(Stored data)
*** Block opens ***

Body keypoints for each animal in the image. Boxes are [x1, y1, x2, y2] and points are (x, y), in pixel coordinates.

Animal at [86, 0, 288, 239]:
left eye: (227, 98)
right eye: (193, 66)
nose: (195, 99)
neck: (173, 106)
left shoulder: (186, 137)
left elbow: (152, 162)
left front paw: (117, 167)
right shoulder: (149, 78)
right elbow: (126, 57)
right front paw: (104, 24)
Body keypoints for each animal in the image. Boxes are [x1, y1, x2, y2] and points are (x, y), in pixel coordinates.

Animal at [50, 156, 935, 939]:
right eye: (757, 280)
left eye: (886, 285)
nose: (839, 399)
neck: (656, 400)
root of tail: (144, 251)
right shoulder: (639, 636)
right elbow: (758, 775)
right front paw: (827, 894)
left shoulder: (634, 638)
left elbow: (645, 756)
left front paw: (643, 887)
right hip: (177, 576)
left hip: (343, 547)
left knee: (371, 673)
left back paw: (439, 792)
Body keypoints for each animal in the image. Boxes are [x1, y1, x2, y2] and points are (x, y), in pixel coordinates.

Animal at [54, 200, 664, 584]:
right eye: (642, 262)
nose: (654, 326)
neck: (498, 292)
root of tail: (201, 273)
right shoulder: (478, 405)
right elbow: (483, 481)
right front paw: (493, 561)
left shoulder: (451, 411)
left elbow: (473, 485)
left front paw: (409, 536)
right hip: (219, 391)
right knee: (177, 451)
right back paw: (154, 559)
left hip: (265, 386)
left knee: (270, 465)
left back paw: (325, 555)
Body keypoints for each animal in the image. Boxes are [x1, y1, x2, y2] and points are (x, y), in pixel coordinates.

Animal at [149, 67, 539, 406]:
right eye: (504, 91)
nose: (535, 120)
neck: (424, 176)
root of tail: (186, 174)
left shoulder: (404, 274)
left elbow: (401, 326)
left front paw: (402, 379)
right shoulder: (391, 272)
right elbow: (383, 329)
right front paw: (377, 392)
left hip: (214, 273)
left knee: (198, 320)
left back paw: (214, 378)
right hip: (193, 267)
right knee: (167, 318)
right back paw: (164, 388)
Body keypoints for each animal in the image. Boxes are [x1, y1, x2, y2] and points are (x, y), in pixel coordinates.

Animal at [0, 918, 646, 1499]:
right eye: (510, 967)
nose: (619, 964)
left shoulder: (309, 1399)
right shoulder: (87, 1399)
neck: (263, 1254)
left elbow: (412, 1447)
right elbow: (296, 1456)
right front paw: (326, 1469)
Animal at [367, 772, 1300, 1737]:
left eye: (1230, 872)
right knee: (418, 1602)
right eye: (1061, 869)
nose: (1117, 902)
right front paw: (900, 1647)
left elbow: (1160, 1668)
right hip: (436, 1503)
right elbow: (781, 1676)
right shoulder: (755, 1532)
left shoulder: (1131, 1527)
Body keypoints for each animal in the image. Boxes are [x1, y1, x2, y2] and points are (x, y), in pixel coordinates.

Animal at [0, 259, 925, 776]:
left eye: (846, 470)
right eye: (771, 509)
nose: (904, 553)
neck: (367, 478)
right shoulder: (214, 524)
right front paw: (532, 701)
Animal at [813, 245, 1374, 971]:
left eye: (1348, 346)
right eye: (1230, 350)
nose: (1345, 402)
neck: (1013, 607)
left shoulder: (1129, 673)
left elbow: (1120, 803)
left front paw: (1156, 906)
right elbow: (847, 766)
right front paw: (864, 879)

*** Block closes ***

Task goal. Above this instruction are the records; retype exactly the lines from the one containing "nose: (1117, 902)" up to and including the one containing "nose: (904, 553)".

Your solution.
nose: (1117, 902)
right front paw: (900, 1647)
left elbow: (1160, 1668)
right hip: (436, 1503)
right elbow: (781, 1676)
right shoulder: (755, 1532)
left shoulder: (1131, 1527)
Body keypoints for each animal in the image. Boxes are [x1, y1, x2, y2] and points are (x, y), in pixel coordinates.

Animal at [0, 259, 925, 776]:
left eye: (846, 470)
right eye: (771, 509)
nose: (904, 553)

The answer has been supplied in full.